:: Task directions ::
Below this line is a listing that includes pictures. Copy exactly, and only, the lines from the one containing "exposure_s: 1/24" through the one containing "f_number: 4"; the pictures do not go in the copy.

START Data to use

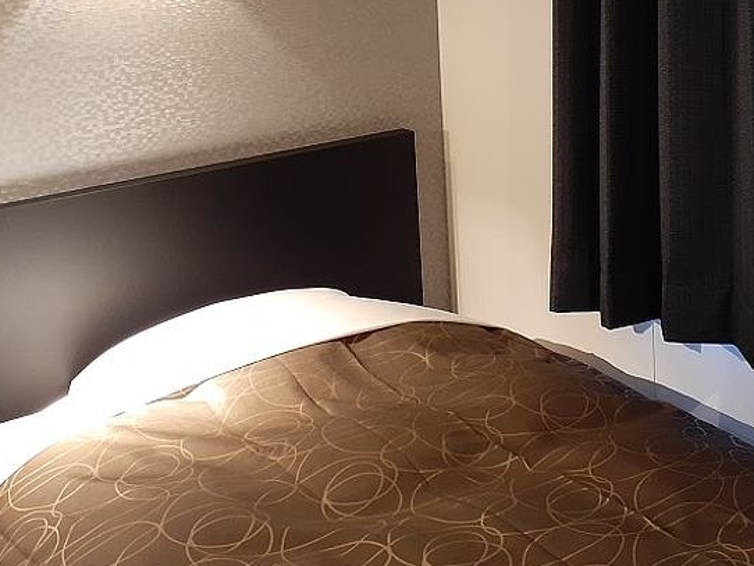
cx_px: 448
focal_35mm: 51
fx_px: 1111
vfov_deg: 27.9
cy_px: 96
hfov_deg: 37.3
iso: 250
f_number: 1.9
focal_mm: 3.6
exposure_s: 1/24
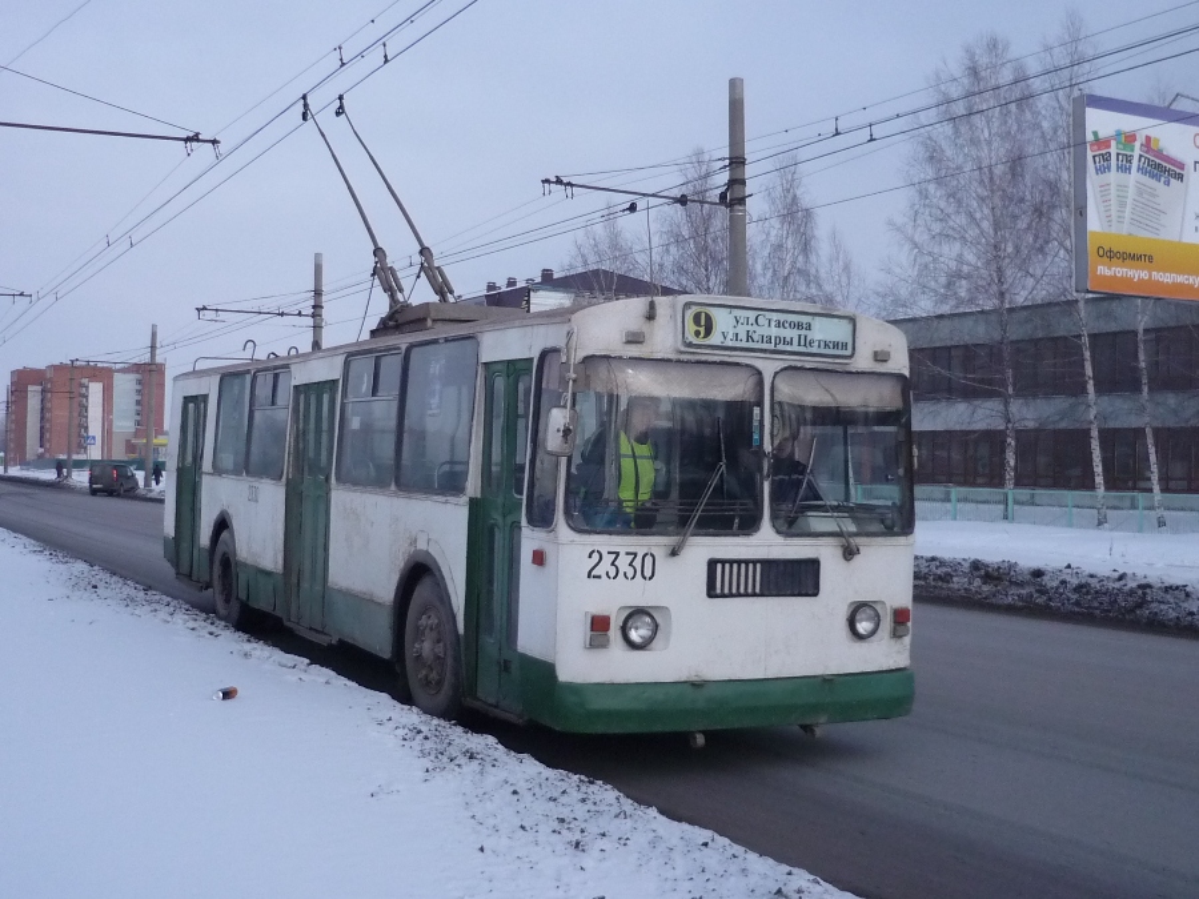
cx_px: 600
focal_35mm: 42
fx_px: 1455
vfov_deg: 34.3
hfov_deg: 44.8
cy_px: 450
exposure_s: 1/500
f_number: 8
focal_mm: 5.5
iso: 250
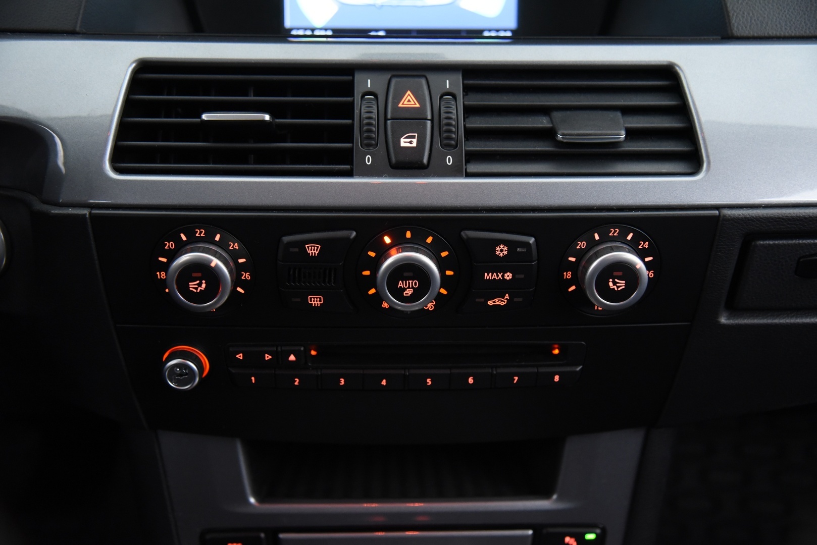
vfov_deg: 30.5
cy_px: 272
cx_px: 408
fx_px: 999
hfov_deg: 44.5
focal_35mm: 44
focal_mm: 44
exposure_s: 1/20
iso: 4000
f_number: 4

END Data to use
START Data to use

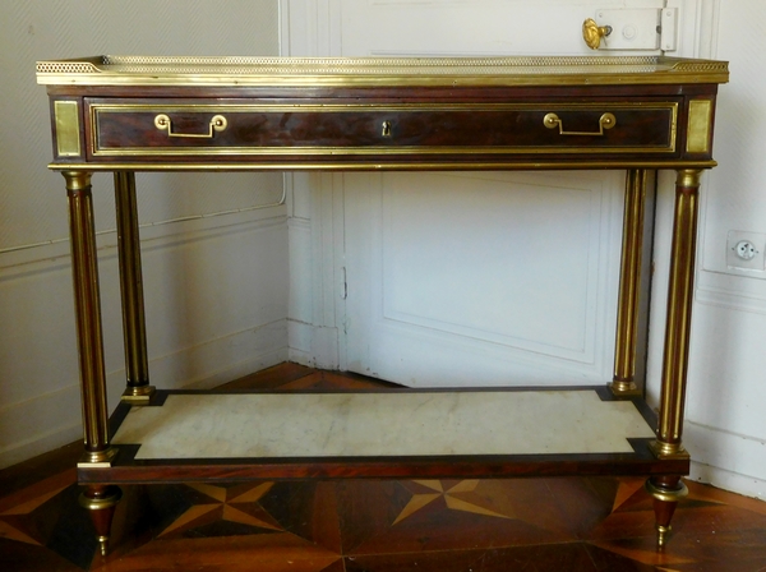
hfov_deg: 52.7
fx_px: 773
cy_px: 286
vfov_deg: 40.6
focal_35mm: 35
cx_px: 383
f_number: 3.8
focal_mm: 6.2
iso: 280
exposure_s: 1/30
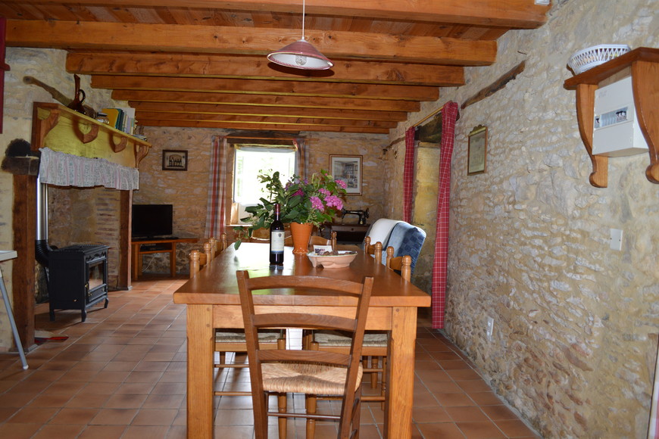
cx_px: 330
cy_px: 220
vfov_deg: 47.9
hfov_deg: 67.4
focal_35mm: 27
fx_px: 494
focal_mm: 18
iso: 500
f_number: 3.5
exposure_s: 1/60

END Data to use

:: Written reply ::
exposure_s: 1/24
cx_px: 600
focal_35mm: 42
fx_px: 1455
vfov_deg: 34.3
hfov_deg: 44.8
cy_px: 450
exposure_s: 1/500
f_number: 8
focal_mm: 5.5
iso: 250
vfov_deg: 30.5
cy_px: 272
cx_px: 408
fx_px: 999
hfov_deg: 44.5
focal_35mm: 44
focal_mm: 44
exposure_s: 1/20
iso: 4000
f_number: 4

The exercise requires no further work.